───── Data shown ─────

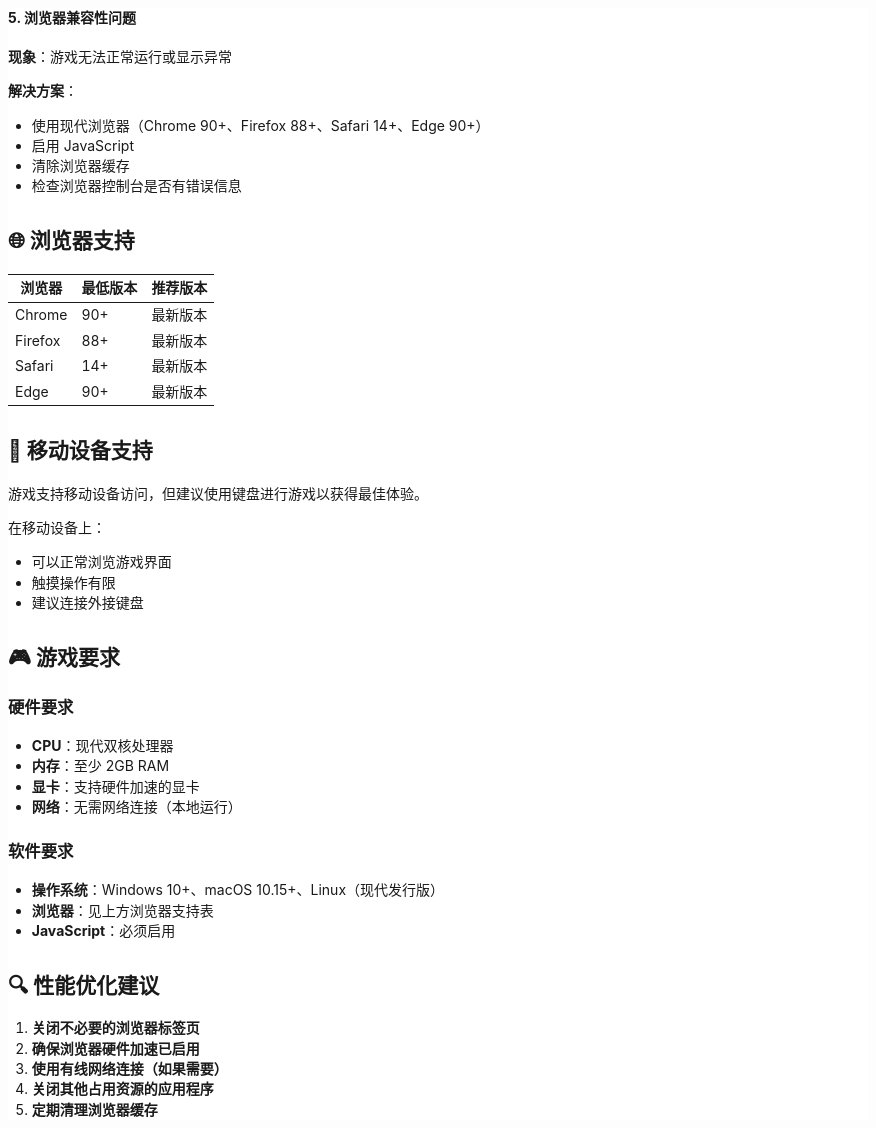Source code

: #### 5. 浏览器兼容性问题
**现象**：游戏无法正常运行或显示异常

**解决方案**：
- 使用现代浏览器（Chrome 90+、Firefox 88+、Safari 14+、Edge 90+）
- 启用 JavaScript
- 清除浏览器缓存
- 检查浏览器控制台是否有错误信息

## 🌐 浏览器支持

| 浏览器 | 最低版本 | 推荐版本 |
|--------|----------|----------|
| Chrome | 90+ | 最新版本 |
| Firefox | 88+ | 最新版本 |
| Safari | 14+ | 最新版本 |
| Edge | 90+ | 最新版本 |

## 📱 移动设备支持

游戏支持移动设备访问，但建议使用键盘进行游戏以获得最佳体验。

在移动设备上：
- 可以正常浏览游戏界面
- 触摸操作有限
- 建议连接外接键盘

## 🎮 游戏要求

### 硬件要求
- **CPU**：现代双核处理器
- **内存**：至少 2GB RAM
- **显卡**：支持硬件加速的显卡
- **网络**：无需网络连接（本地运行）

### 软件要求
- **操作系统**：Windows 10+、macOS 10.15+、Linux（现代发行版）
- **浏览器**：见上方浏览器支持表
- **JavaScript**：必须启用

## 🔍 性能优化建议

1. **关闭不必要的浏览器标签页**
2. **确保浏览器硬件加速已启用**
3. **使用有线网络连接（如果需要）**
4. **关闭其他占用资源的应用程序**
5. **定期清理浏览器缓存**
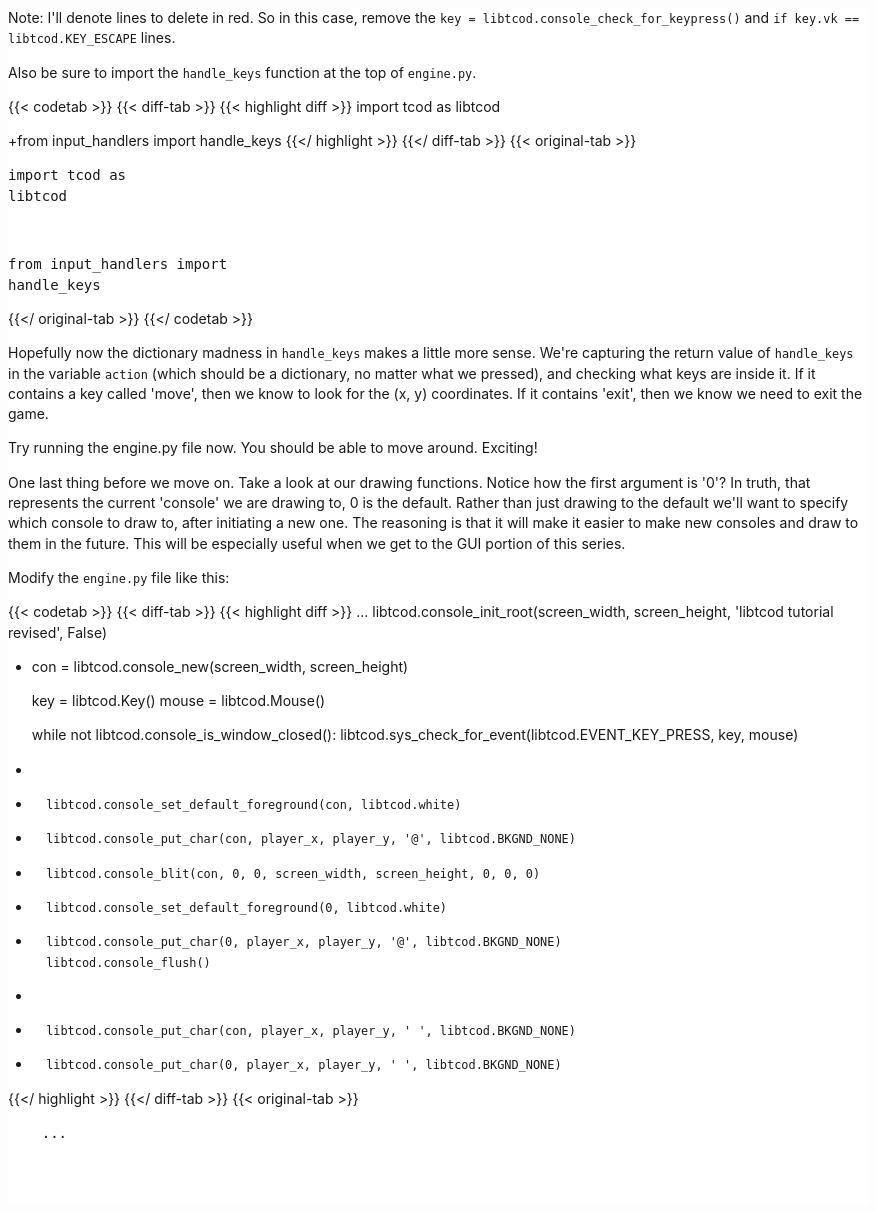 Note: I'll denote lines to delete in red. So in this case, remove the
`key = libtcod.console_check_for_keypress()` and `if key.vk ==
libtcod.KEY_ESCAPE` lines.

Also be sure to import the `handle_keys` function at the top of
`engine.py`.

{{< codetab >}}
{{< diff-tab >}}
{{< highlight diff >}}
import tcod as libtcod

+from input_handlers import handle_keys
{{</ highlight >}}
{{</ diff-tab >}}
{{< original-tab >}}
    <pre>import tcod as libtcod

<span class="new-text">from input_handlers import handle_keys</span></pre>
{{</ original-tab >}}
{{</ codetab >}}

Hopefully now the dictionary madness in `handle_keys` makes a little
more sense. We're capturing the return value of `handle_keys` in the
variable `action` (which should be a dictionary, no matter what we
pressed), and checking what keys are inside it. If it contains a key
called 'move', then we know to look for the (x, y) coordinates. If it
contains 'exit', then we know we need to exit the game.

Try running the engine.py file now. You should be able to move around.
Exciting!

One last thing before we move on. Take a look at our drawing functions.
Notice how the first argument is '0'? In truth, that represents the
current 'console' we are drawing to, 0 is the default. Rather than just
drawing to the default we'll want to specify which console to draw to,
after initiating a new one. The reasoning is that it will make it easier
to make new consoles and draw to them in the future. This will be
especially useful when we get to the GUI portion of this series.

Modify the `engine.py` file like this:

{{< codetab >}}
{{< diff-tab >}}
{{< highlight diff >}}
    ...
    libtcod.console_init_root(screen_width, screen_height, 'libtcod tutorial revised', False)

+   con = libtcod.console_new(screen_width, screen_height)

    key = libtcod.Key()
    mouse = libtcod.Mouse()

    while not libtcod.console_is_window_closed():
        libtcod.sys_check_for_event(libtcod.EVENT_KEY_PRESS, key, mouse)
+       
+       libtcod.console_set_default_foreground(con, libtcod.white)
+       libtcod.console_put_char(con, player_x, player_y, '@', libtcod.BKGND_NONE)
+       libtcod.console_blit(con, 0, 0, screen_width, screen_height, 0, 0, 0)
-       libtcod.console_set_default_foreground(0, libtcod.white)
-       libtcod.console_put_char(0, player_x, player_y, '@', libtcod.BKGND_NONE)
        libtcod.console_flush()
+       
+       libtcod.console_put_char(con, player_x, player_y, ' ', libtcod.BKGND_NONE)
-       libtcod.console_put_char(0, player_x, player_y, ' ', libtcod.BKGND_NONE)
{{</ highlight >}}
{{</ diff-tab >}}
{{< original-tab >}}
<pre>    ...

─────

Directive
Only the records, copied exactly and without pictures, should make up the answer.

Task response
Source code

: #### 5. 浏览器兼容性问题
**现象**：游戏无法正常运行或显示异常

**解决方案**：
- 使用现代浏览器（Chrome 90+、Firefox 88+、Safari 14+、Edge 90+）
- 启用 JavaScript
- 清除浏览器缓存
- 检查浏览器控制台是否有错误信息

## 🌐 浏览器支持

| 浏览器 | 最低版本 | 推荐版本 |
|--------|----------|----------|
| Chrome | 90+ | 最新版本 |
| Firefox | 88+ | 最新版本 |
| Safari | 14+ | 最新版本 |
| Edge | 90+ | 最新版本 |

## 📱 移动设备支持

游戏支持移动设备访问，但建议使用键盘进行游戏以获得最佳体验。

在移动设备上：
- 可以正常浏览游戏界面
- 触摸操作有限
- 建议连接外接键盘

## 🎮 游戏要求

### 硬件要求
- **CPU**：现代双核处理器
- **内存**：至少 2GB RAM
- **显卡**：支持硬件加速的显卡
- **网络**：无需网络连接（本地运行）

### 软件要求
- **操作系统**：Windows 10+、macOS 10.15+、Linux（现代发行版）
- **浏览器**：见上方浏览器支持表
- **JavaScript**：必须启用

## 🔍 性能优化建议

1. **关闭不必要的浏览器标签页**
2. **确保浏览器硬件加速已启用**
3. **使用有线网络连接（如果需要）**
4. **关闭其他占用资源的应用程序**
5. **定期清理浏览器缓存**
 Note: I'll denote lines to delete in red. So in this case, remove the
`key = libtcod.console_check_for_keypress()` and `if key.vk ==
libtcod.KEY_ESCAPE` lines.

Also be sure to import the `handle_keys` function at the top of
`engine.py`.

{{< codetab >}}
{{< diff-tab >}}
{{< highlight diff >}}
import tcod as libtcod

+from input_handlers import handle_keys
{{</ highlight >}}
{{</ diff-tab >}}
{{< original-tab >}}
    <pre>import tcod as libtcod

<span class="new-text">from input_handlers import handle_keys</span></pre>
{{</ original-tab >}}
{{</ codetab >}}

Hopefully now the dictionary madness in `handle_keys` makes a little
more sense. We're capturing the return value of `handle_keys` in the
variable `action` (which should be a dictionary, no matter what we
pressed), and checking what keys are inside it. If it contains a key
called 'move', then we know to look for the (x, y) coordinates. If it
contains 'exit', then we know we need to exit the game.

Try running the engine.py file now. You should be able to move around.
Exciting!

One last thing before we move on. Take a look at our drawing functions.
Notice how the first argument is '0'? In truth, that represents the
current 'console' we are drawing to, 0 is the default. Rather than just
drawing to the default we'll want to specify which console to draw to,
after initiating a new one. The reasoning is that it will make it easier
to make new consoles and draw to them in the future. This will be
especially useful when we get to the GUI portion of this series.

Modify the `engine.py` file like this:

{{< codetab >}}
{{< diff-tab >}}
{{< highlight diff >}}
    ...
    libtcod.console_init_root(screen_width, screen_height, 'libtcod tutorial revised', False)

+   con = libtcod.console_new(screen_width, screen_height)

    key = libtcod.Key()
    mouse = libtcod.Mouse()

    while not libtcod.console_is_window_closed():
        libtcod.sys_check_for_event(libtcod.EVENT_KEY_PRESS, key, mouse)
+       
+       libtcod.console_set_default_foreground(con, libtcod.white)
+       libtcod.console_put_char(con, player_x, player_y, '@', libtcod.BKGND_NONE)
+       libtcod.console_blit(con, 0, 0, screen_width, screen_height, 0, 0, 0)
-       libtcod.console_set_default_foreground(0, libtcod.white)
-       libtcod.console_put_char(0, player_x, player_y, '@', libtcod.BKGND_NONE)
        libtcod.console_flush()
+       
+       libtcod.console_put_char(con, player_x, player_y, ' ', libtcod.BKGND_NONE)
-       libtcod.console_put_char(0, player_x, player_y, ' ', libtcod.BKGND_NONE)
{{</ highlight >}}
{{</ diff-tab >}}
{{< original-tab >}}
<pre>    ...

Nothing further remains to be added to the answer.